Homeowners go to great lengths to protect their property from intruders: home alarms, lock boxes, the residential Rottweiler.
The "protect the perimeter" mindset doesn't differ much for businesses, but sometimes their best efforts fall short and consumers, the victims of security incidents, are rightfully upset.
Facebook, GDPR and Marriott contributed to the conversation around privacy last year. But for many companies, high-profile failures to maintain proper security has led to emboldened strategies. And as more companies declare data as a company's most valuable asset, increased security initiatives closely follow.
Here are what companies should keep a careful eye on this year in cybersecurity:
Cybercriminals are partnering up
Malicious actors are fairly bold, but their confidence knows no bounds. Companies can expect cybercriminals to openly discuss partnerships and collaborations on the dark web.
The underground network of bad actors is consolidating, which means "stronger malware as a service families," or criminal groups, will collaborate, according to McAfee.
The largest families attract the families of lesser capabilities, so the smaller ones will begin to die off. This is "more of a fundamental shift in the way things are evolving," said Raj Samani, chief scientist and McAfee fellow for the company's advanced threat research, in an interview with CIO Dive.
The larger families know this and advertise their abilities or services. They won't do everything needed to carry out an attack. Instead they'll offer components and find a partner to finish the attack. They collaborate openly on forums because cybercriminals think it's a "no-risk enterprise," said Samani.
"These partnerships are making it easier for people to get into crime, but compounded by the fact they don't think there's any risk to them," he said.
Transitioning to Zero Trust security
Zero Trust and blockchain were the top two researched security terms for 2018, according to IDG. CISOs are now saying "that's a viable strategy, my company's working on it," said Andy Smith, VP of product marketing at Centrify, in an interview with CIO Dive.
Zero Trust addresses lateral threat movement. Companies that operate using Zero Trust don't assume everything in their network can be trusted. It's outdated to protect assets solely from what's outside of the network.
"One of the challenges [Zero Trust] has is a full understanding," according to Smith, because Zero Trust begins with changing how a company thinks. Enforcing access control, securing accessibility based on users and improving authentication solutions all contribute to effective Zero Trust security.
Companies are living in a "breach culture," making the case for Zero Trust easier than ever, said Smith. It makes it easier for leadership to go to the board and justify further security investments.
Misinformation campaigns will spread like wildfires
Campaigns carried out by malicious actors make employees vulnerable, test IT teams resources and damage brands.
"Reputation is a valid asset," said Samani, and now companies have to consider the impacts of an engineered misinformation campaign. "We've already seen reputation being held hostage."
The rise of botnet accounts has successfully shaped narratives and influenced consumers. McAfee tracked a bot account with less than 300 followers that started a harassment campaign against an organization.
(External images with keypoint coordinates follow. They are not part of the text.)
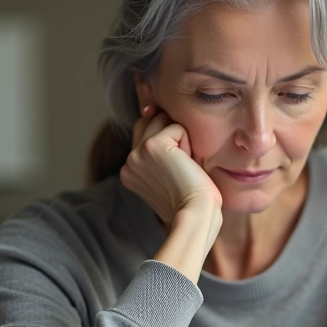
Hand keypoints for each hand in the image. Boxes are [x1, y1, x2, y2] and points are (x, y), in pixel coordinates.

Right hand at [119, 106, 222, 227]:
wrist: (197, 215)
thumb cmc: (194, 199)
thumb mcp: (171, 173)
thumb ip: (161, 150)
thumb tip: (155, 111)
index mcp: (130, 170)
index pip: (146, 133)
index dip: (169, 141)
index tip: (178, 167)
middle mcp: (129, 161)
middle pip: (152, 121)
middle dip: (174, 137)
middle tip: (182, 169)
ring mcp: (137, 153)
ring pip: (163, 120)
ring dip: (181, 140)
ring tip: (184, 166)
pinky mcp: (152, 146)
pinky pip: (178, 127)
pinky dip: (189, 143)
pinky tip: (187, 165)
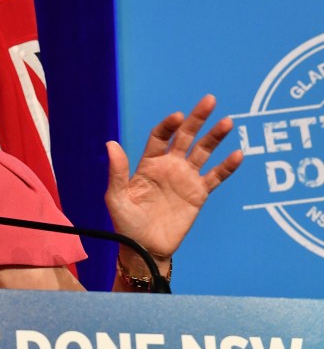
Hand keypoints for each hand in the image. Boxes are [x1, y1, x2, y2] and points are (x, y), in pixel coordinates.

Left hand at [104, 94, 242, 260]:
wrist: (144, 247)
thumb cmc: (126, 222)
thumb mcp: (116, 197)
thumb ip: (118, 171)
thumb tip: (110, 143)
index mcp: (148, 164)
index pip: (160, 137)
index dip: (168, 125)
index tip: (177, 116)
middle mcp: (169, 166)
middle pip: (185, 137)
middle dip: (197, 119)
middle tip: (209, 100)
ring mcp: (185, 179)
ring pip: (203, 152)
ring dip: (215, 137)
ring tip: (227, 122)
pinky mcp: (198, 193)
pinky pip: (215, 177)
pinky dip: (226, 166)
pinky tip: (238, 154)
Within a month, the account racked up another 1,500 followers.
Unlike malware or breaches, where there are "no quantifiable metrics to determine the cost" or how long it takes to feel the aftermath, the impact of misinformation campaigns can manifest immediately in customer boycotts.
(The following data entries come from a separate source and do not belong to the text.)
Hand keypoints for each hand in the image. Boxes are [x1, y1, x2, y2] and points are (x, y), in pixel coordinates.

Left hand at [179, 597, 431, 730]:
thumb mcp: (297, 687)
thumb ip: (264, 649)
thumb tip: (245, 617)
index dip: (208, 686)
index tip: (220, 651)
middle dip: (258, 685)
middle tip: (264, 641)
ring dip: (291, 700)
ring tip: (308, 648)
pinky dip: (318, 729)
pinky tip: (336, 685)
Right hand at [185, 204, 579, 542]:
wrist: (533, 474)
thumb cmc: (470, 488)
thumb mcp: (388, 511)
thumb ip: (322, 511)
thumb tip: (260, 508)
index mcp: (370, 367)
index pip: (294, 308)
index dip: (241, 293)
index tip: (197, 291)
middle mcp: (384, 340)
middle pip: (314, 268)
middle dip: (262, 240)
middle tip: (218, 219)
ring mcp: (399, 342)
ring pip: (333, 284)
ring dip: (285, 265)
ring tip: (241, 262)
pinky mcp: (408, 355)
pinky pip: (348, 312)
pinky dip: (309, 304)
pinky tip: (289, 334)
Executives who have a social media presence have to be more aware of account safety. "It's kind of like the ultimate shadow IT story," said Samani.
Automate or bust
As automation begins to work itself into cybersecurity, companies become less burdened with cyberthreats. Intelligent systems will be able to more effectively adjust for attacks as they learn from user behavior.
But the "beauty of it" is that "we'll basically never know about it," said Brad Shewmake, director of corporate communications at Centrify, in an interview with CIO Dive. Cyberthreats "will be a nonevent."
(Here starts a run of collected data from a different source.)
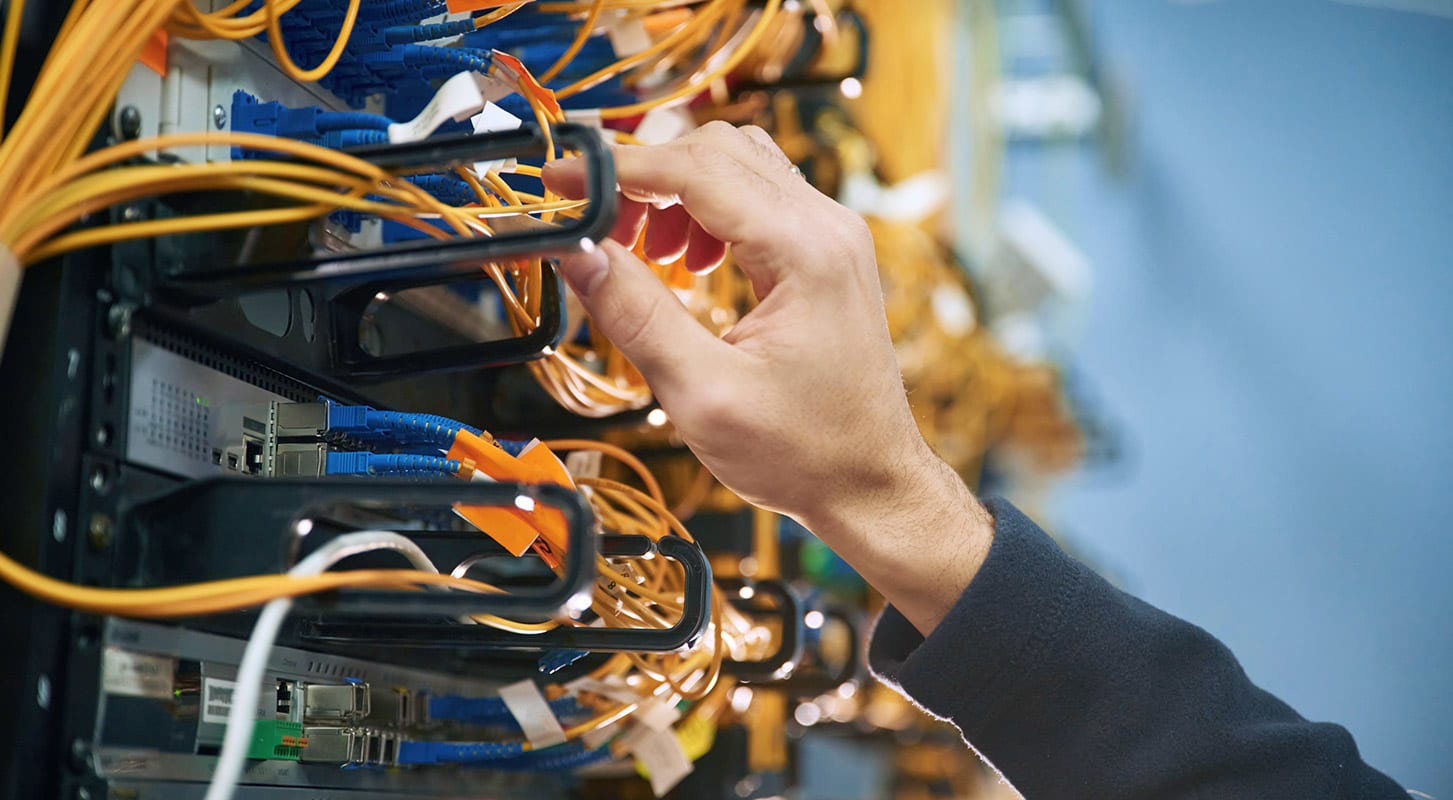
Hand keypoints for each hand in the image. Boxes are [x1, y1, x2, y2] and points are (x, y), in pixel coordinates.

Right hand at [543, 122, 992, 633]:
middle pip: (717, 150)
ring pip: (737, 165)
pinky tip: (688, 266)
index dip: (616, 169)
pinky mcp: (825, 252)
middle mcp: (827, 225)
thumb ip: (637, 315)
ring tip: (649, 256)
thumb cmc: (802, 453)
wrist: (871, 485)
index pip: (695, 169)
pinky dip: (707, 212)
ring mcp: (832, 234)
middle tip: (600, 230)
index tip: (558, 183)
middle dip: (646, 178)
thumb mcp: (702, 393)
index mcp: (805, 250)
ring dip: (677, 193)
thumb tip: (578, 251)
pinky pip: (757, 198)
More security vendors, in fields such as identity management or cloud security, are incorporating artificial intelligence and machine learning into their services.
Now companies have to scrutinize the vendor selection process. "Don't invest in a vendor that hasn't even gotten started [in automation] yet, because they're behind the eight ball," said Shewmake.
Look for threats in the supply chain
The supply chain exposes companies to their weakest link in cybersecurity. Malicious actors don't discriminate based on the size of a company and they know many companies don't spend enough time looking at third party security.
Companies should study and understand their third-party reliance and what normal patterns of communication or activity look like, according to Dave Burg, principal at EY, in an interview with CIO Dive.
Small- and medium-sized businesses are on the receiving end of most cyberattacks and they serve as a gateway to larger enterprises.
"It goes beyond a single company," said Ajay Banga, president and CEO of Mastercard, while speaking at a National Press Club event in Washington in December.
Attacks on SMBs compared to large enterprises are an "asymmetric threat," according to Banga. Data breaches often occur because security protocols were lacking somewhere in a company's "value chain" and the larger entity suffered the consequences.